I have understood business continuity to incorporate disaster recovery into itself as its IT component. The difference, however, is that IT recovery plans that become part of a business continuity initiative morph into IT continuty plans. These plans use information from the BIA to prioritize recovery operations and examine IT system monitoring and end-user recovery as part of the IT continuity process. Specifically, the failure of a critical system still begins with the drive going bad, but does not end with the restore job completing. It ends once all impacted users have reconnected back to the system and resumed working. The response plan to the outage might also include interim workarounds for impacted users. The focus shifts from IT-centric to business-centric.
"Organizational resilience" is a term that is being applied to refer to the way in which a company's culture and reporting structure provide it inherent capabilities to recover from a disruption or disaster. I am still reading on this and have not decided if it is just academic observation, if its completely utopian or if there is something more substantial to it.

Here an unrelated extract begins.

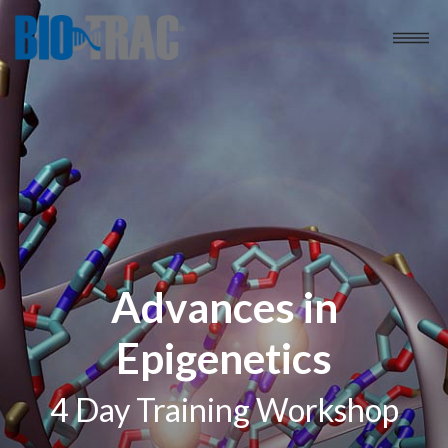
Advances in
Epigenetics
4 Day Training Workshop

I really enjoyed your post.
Thanks,
-Erik
Hi, Erik,
ReplyDeleteI appreciate the input.
I don't believe "organizational resilience" is academic. Another way to look at disaster recovery, IT service continuity, business continuity and organizational resilience is on a time-line of organizational maturity. Invariably, efforts begin within IT, and more specifically, with building means to protect and restore data for specific systems. As that program matures to include data integrity across systems, the need to include business processes and work-arounds in planning becomes evident. Finally, an organization could mature to the point that they make changes to how they operate and are structured such that little has to change when faced with a major disruption other than shifting work-load to another business unit.
What concerns me most, and I see often, is that orgs tend to manage DR and BC as separate initiatives... think of them as two separate efforts that have some overlap. Organizational resiliency, as a sign of maturity, tells me an org has broken down those silos.